That kind of work/life balance, if you can call it that, seems to be a distant memory today.

The season's gone from 16 or 17 races to 20 (and potentially beyond) and now stretches between early March and late November. Not only that, but with test teams a thing of the past, the race team crews are needed from December onwards to prepare for and then do any pre-season testing.

Similarly for any mid-season tests, the same guys and girls you see doing pitstops on a Sunday are staying out to run the cars at the mid-week test days after certain races, instead of being able to go home.

Teams have found ways to transport the cars to races later, meaning they can be worked on up until the last minute in the factory. Because we can work on them longer, we do, and that means less time at home for the crews.

More races, fewer people, more long-haul events, less turnaround time between them, more complicated cars, and reduced team budgets in many cases. All things that mean the mid-season enforced shutdown comes as welcome relief.

> [Data extract]
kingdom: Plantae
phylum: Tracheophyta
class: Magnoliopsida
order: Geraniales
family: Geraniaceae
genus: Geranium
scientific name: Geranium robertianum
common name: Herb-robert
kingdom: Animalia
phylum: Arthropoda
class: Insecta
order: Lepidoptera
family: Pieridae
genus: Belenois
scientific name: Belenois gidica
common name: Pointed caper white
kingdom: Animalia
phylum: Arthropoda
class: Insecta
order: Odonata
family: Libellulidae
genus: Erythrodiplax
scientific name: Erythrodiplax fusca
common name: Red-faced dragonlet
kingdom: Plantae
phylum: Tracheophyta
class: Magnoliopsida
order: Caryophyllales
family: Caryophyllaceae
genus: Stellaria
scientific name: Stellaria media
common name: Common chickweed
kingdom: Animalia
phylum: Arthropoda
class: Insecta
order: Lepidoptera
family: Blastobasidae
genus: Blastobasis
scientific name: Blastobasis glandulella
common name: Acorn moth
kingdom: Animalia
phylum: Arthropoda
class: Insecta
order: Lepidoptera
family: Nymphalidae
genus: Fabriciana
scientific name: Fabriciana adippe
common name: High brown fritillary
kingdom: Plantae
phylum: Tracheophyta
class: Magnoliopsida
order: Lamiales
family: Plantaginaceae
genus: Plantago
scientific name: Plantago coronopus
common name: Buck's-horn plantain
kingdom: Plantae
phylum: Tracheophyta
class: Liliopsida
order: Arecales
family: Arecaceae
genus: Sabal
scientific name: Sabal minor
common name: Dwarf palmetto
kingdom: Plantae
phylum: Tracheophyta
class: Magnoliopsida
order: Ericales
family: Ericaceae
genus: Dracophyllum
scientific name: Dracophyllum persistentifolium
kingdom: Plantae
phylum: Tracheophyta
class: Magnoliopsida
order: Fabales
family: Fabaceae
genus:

> [What you should do] Continue the passage above about the workload of Formula 1 race team crews, picking up after its final sentence.

> [Response to the task]
Having said that, we all approach it from different perspectives depending on how the first half of the season went for each of us.

If it's all too clear you've got a dog of a car and little hope of improving it, this break can't come soon enough, but trying to re-motivate yourself afterwards can be very tough. I've been there before.

If you've ended part one on a high like the guys at Ferrari did at the weekend and rekindled glimmers of hope, then that's motivation enough to get straight back into it all in Belgium in a few weeks' time.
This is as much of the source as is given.